The only constant figures in my life have been Dejah Thoris, princess of Mars; her father; Tars Tarkas, chieftain of the Tharks; my son, Carthoris and daughter, Tara; and all the host of Martians. And always, always, there is the red planet called Ares, called Al-Qahira, called Labou, called Nirgal, called Mars, called Barsoom.
This time it took four years, eight months, and six days for me to return, transferred spectrally across the intervening void in the year nineteen hundred an
d seventy-one. When I arrived, I was found naked and snoring outside the city gates. As I hastened to don Martian garb, the people of Helium explained: Dejah Thoris and her father were on a scientific expedition to learn all they could of a moving light in the sky that flared and died. According to ancient writings, such lights were predictors of terrible changes, perhaps disaster, so she and her father set out along the line of its descent into the southern hemisphere.

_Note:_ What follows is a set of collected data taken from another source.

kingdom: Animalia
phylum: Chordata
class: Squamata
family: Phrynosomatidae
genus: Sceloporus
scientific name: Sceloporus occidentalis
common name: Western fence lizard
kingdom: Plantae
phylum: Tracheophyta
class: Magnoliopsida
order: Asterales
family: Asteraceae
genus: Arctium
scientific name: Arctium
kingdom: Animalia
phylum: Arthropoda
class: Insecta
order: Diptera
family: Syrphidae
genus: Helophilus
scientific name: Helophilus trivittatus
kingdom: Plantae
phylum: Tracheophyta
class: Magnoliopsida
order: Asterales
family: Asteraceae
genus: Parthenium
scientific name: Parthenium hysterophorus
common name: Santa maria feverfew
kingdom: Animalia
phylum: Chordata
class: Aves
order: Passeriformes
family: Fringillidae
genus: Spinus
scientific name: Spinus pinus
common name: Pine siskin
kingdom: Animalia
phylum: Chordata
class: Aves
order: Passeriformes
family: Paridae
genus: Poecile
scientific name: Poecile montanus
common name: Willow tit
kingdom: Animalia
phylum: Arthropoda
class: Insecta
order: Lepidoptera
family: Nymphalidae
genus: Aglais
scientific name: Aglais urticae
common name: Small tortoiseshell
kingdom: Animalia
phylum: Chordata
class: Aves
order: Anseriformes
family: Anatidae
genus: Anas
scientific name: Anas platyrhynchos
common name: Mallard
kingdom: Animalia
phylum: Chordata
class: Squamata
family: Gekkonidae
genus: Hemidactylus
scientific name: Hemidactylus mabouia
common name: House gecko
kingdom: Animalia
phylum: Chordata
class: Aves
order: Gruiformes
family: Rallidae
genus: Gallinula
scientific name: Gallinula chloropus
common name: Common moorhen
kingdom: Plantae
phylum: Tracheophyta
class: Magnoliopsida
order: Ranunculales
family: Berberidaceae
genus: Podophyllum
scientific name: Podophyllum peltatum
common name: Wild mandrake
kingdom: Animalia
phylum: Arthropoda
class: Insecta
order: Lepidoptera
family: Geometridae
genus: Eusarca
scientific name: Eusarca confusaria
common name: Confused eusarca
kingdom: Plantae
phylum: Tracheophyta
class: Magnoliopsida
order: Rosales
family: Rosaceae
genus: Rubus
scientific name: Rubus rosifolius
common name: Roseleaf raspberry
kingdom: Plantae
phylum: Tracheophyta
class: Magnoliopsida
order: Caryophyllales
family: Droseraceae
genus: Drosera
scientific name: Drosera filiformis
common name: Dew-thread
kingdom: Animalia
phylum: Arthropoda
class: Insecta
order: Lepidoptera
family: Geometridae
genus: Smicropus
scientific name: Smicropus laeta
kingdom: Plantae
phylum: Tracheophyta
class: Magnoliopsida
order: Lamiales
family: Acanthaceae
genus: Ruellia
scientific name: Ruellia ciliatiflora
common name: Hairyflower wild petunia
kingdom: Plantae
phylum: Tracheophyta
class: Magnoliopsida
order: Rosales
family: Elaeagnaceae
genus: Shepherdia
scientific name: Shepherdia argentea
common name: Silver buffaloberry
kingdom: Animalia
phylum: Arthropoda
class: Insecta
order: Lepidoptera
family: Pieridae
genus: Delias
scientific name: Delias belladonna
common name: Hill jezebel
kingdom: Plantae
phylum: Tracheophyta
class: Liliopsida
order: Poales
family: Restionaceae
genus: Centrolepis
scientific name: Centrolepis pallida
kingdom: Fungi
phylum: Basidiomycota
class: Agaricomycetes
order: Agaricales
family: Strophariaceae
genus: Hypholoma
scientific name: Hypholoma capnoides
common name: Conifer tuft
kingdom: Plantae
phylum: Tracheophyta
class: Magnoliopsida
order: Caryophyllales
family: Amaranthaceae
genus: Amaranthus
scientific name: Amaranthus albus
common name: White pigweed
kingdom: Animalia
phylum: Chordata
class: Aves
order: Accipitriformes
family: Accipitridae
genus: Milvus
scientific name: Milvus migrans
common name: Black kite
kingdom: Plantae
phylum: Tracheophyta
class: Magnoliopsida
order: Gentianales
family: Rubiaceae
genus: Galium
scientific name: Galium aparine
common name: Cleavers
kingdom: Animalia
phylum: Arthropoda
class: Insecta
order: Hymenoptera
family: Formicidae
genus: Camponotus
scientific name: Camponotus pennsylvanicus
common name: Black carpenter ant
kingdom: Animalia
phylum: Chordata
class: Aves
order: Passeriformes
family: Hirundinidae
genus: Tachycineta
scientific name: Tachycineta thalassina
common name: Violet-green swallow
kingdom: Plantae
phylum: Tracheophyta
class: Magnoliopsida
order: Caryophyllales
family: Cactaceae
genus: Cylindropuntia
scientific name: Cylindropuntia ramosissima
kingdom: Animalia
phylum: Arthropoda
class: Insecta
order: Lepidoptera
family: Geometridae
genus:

I followed, of course. Dejah Thoris had lately read much of the ancient texts, so I could not guess what she hoped to find there. I knew only that she was ahead of me and I would find her. A few years ago I saw an analyst who spoke at length about the curious dynamics of our relationship—pursuer and pursued, maiden and rescuer. Was she trying to communicate with me? Did she, perhaps, “need a little space”?
I have little time for such reflections. Simply another mystery of Mars! I stalked the streets of Pra-Ohn for almost a full day, sword in hand, happy simply to be alive and hunting. I found no trace of my beloved, but I was strangely drawn to the structure at the city’s heart; its walls were deeply incised with chiseled runes but whether it was palace or fortress or temple I could not say.
All the while, I knew, a deadly enemy was closing in behind me, and still there was no sign of my beloved. As the day waned I gave in to impulse. The broad stone steps were dusted with sand blown in from the desert. Enormous bronze doors inlaid with lapis lazuli hung loose on their hinges, and in the dry air I caught an unexpected whiff of that most precious substance—water! I drew my curved blade and entered.
Less than two thirds of Barsoom has been explored by the Red Martians. The remainder is a wasteland of dead cities, drained oceans, salt flats, inaccessible mountains, forests infested by blue plant-men, apt-riddled cave complexes, accursed river valleys, golden cliffs, Thark-menaced plainlands, psychic heads, pretend deities, enclaves of the elder Martians, Rovers, Therns, Lotharians, and Martians, Yellow, Black, and White. And then there are the Kangaroo Men.